- [Source document]
--------------------

While Will Weatherford's political philosophy is largely a result of his formative years under his mother Cathy Weatherford's tutelage, he credits his legislative style to observing Bense.
"People rarely remember what you do or what you say, but they remember how you treat them," Weatherford said. "He made sure people knew that he cared about them."
The Texas-born, home-schooled Weatherford formally became speaker in November. The youngest speaker was the late Doyle Conner, who was elected at the age of 28 in 1958.
One of Weatherford's primary goals for the 60-day legislative session that begins March 5 is to eliminate guaranteed pension benefits for newly hired state employees as a way to reduce the cost of paying for them. Instead, all new hires would go into the state's defined contribution plan, which is currently optional. Those benefits can vary depending how successful an employee's investment choices turn out, similar to a 401k plan.
Eliminating the defined benefit for new hires could be the young speaker's toughest challenge.
"If we could afford it, it would be great, but we can't afford it long term." Weatherford said during a half-hour interview in his fourth floor office at the Capitol. He said it will cost the state $500 million this year to keep the retirement fund sound.
Weatherford and other critics of the present retirement system are worried it can't remain sound in the future without more taxpayer contributions.
"It's a ticking time bomb in every state and in every city across the country," Weatherford said. "Why would we allow people to go into a fund that we're going to have to bail out every year?"
Rep. Perry Thurston, the House Democratic leader, said he looks forward to working with Weatherford although there are bound to be some fights.

--------------------

- [Problems to work on]
1. Shorten the paragraph in the article on Will Weatherford that begins "One of Weatherford's primary goals," keeping its main facts.
2. In the article on Will Weatherford, what will it cost the state this year to keep the retirement fund sound?
The material that comes next has no connection to the article on Will Weatherford.

- [Data records]
--------------------

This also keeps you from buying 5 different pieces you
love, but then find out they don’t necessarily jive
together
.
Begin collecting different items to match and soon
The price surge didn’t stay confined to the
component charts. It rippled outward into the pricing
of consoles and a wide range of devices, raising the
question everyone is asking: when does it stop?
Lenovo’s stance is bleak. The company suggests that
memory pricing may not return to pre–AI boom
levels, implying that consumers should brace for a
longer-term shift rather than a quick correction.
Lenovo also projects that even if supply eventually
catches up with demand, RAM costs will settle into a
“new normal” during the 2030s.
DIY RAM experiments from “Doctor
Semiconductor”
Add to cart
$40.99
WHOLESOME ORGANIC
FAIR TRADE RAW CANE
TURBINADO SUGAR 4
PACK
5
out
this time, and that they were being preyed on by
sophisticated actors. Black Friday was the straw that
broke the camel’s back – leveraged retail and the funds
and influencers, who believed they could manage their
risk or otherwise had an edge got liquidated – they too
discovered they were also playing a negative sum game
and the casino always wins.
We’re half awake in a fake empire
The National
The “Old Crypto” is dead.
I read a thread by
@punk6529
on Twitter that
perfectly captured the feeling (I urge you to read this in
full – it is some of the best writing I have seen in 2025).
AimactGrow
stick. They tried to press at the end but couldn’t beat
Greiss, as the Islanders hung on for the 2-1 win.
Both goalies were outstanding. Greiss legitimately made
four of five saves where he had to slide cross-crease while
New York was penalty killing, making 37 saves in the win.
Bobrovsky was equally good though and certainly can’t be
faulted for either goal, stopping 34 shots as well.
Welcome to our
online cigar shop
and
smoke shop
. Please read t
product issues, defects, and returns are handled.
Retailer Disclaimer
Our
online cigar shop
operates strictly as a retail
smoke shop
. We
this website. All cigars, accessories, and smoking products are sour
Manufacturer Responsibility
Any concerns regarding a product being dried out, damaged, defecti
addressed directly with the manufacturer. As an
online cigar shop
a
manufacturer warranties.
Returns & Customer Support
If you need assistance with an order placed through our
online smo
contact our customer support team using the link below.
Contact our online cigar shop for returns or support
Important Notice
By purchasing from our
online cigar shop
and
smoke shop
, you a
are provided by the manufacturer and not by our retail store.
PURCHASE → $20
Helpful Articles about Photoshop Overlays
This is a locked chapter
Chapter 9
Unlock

--------------------

- [Per-task outputs]
1. A key goal for Weatherford in the 60-day session starting March 5 is to end guaranteed pension benefits for newly hired state employees in order to cut costs. All new hires would instead join the state's defined contribution plan, which is currently optional. As with a 401k, its benefits depend on how well an employee's investment choices perform.

2. $500 million.